A missed paycheck, a health emergency, or an unpaid bill creates a crisis, pushing them out of their homes and in to homelessness.
While the number of homeless individuals in shelters was about the same as last year, the number of people in families increased by 9% to 516,700, suggesting that family homelessness was on the rise.
Approximately 40% of homeless men are veterans, although veterans comprise only 34% of the general adult male population. The National Coalition for Homeless Veterans estimates that on any given night, 200,000 veterans are homeless, and 400,000 veterans will experience homelessness during the course of a year.
There were early signs that the economic crisis may have affected trends in homelessness nationally. Notably, a greater share of people accessing the homeless system in 2008 came from stays with friends and family and from places where they had lived a year or more, suggesting that people who had been stably housed were becoming homeless after exhausting their housing options.

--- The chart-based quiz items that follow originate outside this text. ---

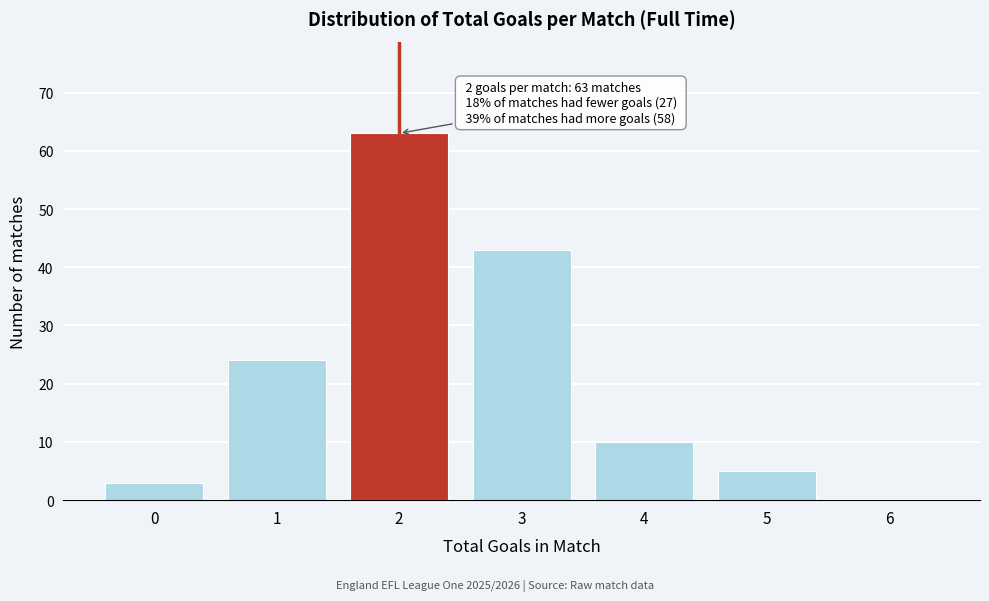

Reading left to right, transcribe all the data shown in this chart.

0=3	1=24	2=63	3=43	4=10	5=5	6=0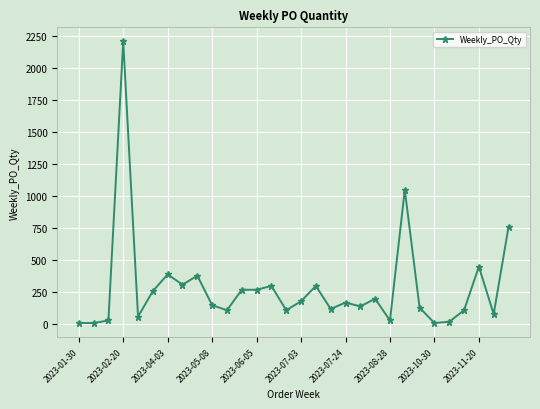

What is the greatest value displayed?

2210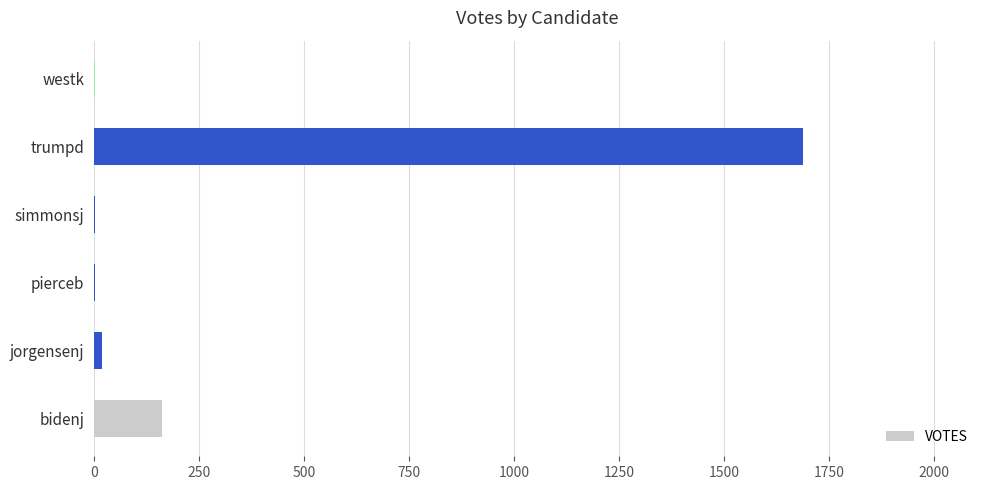

What is the sum of all values?

1873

The number of homeless families with children has increased significantly over the past decade. Families with children are among the fastest growing segments of the homeless population. In its 2007 survey, the U.S. Conference of Mayors found that families with children comprised 23% of the homeless population. These proportions are likely to be higher in rural areas. Research indicates that families, single mothers, and children make up the largest group of people who are homeless in rural areas.